You have made sure that when a customer walks into your store that their expectations will be met with a wonderful shopping experience. However, will your customer have the same shopping experience with you online?
It’s not just an expectation that they can find you online, customers also have expectations for their experience on your site. They like to know where to click, where to buy certain products, the size of certain items, etc. If that doesn’t match up, or they can’t figure it out, it creates a problem.
In short, people like to know what to expect.
That’s why we’re sharing the most common customer expectation mismatches we’ve seen on retailers’ sites, and how to fix them.
1. Shipping Costs
A lot of times we think we need to offer free shipping or make it as cheap as possible, but that’s not always the case. What we do need to do is make sure we’re not causing false expectations.
We can do this in several ways:
- By having an announcement banner located at the top of the screen that communicates a simple, flat rate for shipping.
- Adding a brief notice of their options on the product page. This is where they really start asking those types of questions to themselves.
- Your cart page should have a way to calculate the shipping costs before they enter checkout.
These all allow your customer to know what to expect before they start entering in their billing information. That way your customer has that in the back of their mind while they are shopping. It gives a sense of control of “I know what’s next”.
It’s also just as important to address your return policy. If your customer doesn’t like what they receive, what will it look like for them to send it back?
One of the easiest ways to address this is by incorporating the return policy near the description on your product page.
If you’re using Shopify, there is a helpful app called Tabs by Station that allows you to add shipping and returns as a tab that is automatically added to all (or specific) products. You want to include this, even if you don’t accept returns.
Why on the product page? Again, this is where they start asking the logical questions, such as what happens if the item doesn’t work out. You want the information they need to make the purchase in one location rather than have them click away from the product they were interested in. We want to keep our customers on a buying journey.
3. Calls To Action
It is critical that any links and buttons that the customer clicks on takes them to where they expect. Let’s say that you have a button that says “shop kids clothes” but when they click it, it takes them to kids shoes.
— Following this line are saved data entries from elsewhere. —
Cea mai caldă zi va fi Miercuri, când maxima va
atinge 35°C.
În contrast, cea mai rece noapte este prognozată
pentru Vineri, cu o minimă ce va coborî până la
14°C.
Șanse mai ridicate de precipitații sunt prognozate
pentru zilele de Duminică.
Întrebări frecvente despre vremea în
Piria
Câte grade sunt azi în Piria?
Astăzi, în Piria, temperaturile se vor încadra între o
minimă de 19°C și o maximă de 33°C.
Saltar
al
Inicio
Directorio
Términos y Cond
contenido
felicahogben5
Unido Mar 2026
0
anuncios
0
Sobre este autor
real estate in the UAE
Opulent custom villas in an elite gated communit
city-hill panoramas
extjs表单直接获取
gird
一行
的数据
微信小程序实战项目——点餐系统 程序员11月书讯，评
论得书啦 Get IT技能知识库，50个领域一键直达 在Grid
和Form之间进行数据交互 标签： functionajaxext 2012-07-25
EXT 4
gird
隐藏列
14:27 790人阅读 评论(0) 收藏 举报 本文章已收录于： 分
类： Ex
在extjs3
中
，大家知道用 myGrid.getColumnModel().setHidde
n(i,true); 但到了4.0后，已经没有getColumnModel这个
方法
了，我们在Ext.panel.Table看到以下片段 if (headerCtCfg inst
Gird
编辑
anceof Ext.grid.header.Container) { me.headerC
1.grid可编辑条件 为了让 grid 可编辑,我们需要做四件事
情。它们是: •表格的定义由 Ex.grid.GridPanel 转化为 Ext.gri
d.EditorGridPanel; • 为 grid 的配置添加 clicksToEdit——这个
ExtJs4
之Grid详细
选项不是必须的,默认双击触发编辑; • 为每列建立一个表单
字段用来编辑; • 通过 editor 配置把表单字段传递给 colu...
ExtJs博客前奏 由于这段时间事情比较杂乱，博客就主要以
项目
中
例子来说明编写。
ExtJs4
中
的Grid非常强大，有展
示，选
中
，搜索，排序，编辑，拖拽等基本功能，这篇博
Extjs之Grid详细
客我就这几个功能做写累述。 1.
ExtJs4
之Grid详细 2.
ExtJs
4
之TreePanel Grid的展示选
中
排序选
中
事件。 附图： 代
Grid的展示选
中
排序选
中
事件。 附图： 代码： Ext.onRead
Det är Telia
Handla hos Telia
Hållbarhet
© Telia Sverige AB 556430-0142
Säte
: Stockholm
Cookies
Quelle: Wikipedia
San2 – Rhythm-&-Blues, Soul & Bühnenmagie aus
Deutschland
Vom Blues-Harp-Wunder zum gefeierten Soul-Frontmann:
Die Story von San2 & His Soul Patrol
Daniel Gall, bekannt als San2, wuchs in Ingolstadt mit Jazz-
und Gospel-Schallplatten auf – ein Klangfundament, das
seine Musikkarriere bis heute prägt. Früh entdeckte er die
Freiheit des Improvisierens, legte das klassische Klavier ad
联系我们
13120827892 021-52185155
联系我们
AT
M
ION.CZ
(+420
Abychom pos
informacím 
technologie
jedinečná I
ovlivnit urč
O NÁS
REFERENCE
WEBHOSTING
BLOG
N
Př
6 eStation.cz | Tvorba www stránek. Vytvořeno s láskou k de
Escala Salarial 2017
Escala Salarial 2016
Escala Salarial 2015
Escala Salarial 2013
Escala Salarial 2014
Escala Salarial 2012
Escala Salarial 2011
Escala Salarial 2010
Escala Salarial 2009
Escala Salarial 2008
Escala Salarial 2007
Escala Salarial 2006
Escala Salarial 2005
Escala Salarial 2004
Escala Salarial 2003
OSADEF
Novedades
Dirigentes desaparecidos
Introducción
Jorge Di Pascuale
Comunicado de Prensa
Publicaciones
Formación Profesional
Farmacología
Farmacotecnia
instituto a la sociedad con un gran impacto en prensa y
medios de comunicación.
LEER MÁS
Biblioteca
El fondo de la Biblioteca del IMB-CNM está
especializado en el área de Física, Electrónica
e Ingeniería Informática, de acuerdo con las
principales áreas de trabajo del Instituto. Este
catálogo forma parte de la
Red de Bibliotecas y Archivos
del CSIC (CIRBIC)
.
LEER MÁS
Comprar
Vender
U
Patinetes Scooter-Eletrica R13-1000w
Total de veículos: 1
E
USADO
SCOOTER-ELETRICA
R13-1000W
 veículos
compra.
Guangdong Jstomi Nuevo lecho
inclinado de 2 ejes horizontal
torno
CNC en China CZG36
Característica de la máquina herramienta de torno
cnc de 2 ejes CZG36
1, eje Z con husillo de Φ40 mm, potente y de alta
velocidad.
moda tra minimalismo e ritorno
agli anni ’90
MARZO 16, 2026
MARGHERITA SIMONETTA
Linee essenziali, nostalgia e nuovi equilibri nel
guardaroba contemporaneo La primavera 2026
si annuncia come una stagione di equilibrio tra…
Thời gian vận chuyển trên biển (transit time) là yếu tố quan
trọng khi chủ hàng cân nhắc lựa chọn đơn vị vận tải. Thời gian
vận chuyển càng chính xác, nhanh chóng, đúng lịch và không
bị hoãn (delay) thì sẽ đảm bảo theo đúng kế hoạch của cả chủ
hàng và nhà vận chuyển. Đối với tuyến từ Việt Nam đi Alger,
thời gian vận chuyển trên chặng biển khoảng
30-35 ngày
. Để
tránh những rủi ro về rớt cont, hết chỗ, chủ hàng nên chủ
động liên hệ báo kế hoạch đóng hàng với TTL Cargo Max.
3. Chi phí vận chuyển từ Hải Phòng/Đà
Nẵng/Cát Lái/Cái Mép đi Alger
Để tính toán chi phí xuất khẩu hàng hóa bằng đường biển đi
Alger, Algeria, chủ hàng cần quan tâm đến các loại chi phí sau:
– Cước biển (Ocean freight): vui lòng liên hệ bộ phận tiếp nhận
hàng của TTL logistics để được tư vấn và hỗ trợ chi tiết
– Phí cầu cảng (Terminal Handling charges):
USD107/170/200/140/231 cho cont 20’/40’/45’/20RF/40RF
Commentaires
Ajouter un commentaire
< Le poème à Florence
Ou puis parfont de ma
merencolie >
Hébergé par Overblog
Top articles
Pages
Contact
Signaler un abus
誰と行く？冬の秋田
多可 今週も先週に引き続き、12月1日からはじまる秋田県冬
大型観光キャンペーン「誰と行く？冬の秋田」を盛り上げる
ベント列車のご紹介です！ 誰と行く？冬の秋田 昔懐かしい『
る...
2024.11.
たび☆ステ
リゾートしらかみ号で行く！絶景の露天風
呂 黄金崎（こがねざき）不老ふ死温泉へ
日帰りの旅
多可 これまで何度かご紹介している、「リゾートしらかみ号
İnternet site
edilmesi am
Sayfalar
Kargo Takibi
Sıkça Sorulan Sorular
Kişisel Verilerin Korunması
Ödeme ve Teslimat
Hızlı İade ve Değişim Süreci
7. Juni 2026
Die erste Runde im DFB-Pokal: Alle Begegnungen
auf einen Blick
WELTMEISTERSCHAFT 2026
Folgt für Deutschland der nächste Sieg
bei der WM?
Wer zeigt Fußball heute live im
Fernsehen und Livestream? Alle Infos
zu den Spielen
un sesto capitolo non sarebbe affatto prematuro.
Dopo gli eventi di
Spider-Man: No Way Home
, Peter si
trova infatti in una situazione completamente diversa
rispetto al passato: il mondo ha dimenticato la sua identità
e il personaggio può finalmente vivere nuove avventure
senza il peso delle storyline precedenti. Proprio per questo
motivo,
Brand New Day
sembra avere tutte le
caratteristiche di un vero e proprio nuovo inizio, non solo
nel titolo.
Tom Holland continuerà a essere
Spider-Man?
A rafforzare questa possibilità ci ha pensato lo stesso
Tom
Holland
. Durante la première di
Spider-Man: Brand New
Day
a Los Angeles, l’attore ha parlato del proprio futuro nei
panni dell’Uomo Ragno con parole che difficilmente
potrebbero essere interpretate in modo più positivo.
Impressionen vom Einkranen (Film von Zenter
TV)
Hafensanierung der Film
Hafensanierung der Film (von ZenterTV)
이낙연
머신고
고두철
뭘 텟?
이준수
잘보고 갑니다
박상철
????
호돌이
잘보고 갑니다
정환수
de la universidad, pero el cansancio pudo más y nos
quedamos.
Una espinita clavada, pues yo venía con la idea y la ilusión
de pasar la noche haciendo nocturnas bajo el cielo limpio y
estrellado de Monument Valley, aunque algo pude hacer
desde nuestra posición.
That’s not what the customer would be expecting. They might click that button so that they could browse some shorts.
Whenever we don’t have our expectations met, it causes our brains to become confused.
When we get confused, especially when we’re shopping online, we don’t try to figure out the problem. Instead, the simple solution is to click the back button, which you want to avoid at all costs.
Make sure as you are clicking through your site that your customer would be able to predict what the next thing would be.
4. Instant Connection
When people land on your site for the first time they are going to come to the conclusion about whether this place is people like them. If they don’t feel that instant connection, your site is going to struggle to get their attention, even if you have products that they are interested in.
Including imagery that your customer connects with is the fastest way to create a positive emotional connection. The home hero (that big banner at the top of your homepage) is one of the best places to start.
When selecting your hero image, think “what would make my perfect customer say, ‘YES! This is me!'” It’s crucial to create a site atmosphere that makes your dream customer feel as though they are in the right place. We know this can feel a bit overwhelming. Especially if this is the first time hearing how to create an instant connection with your audience.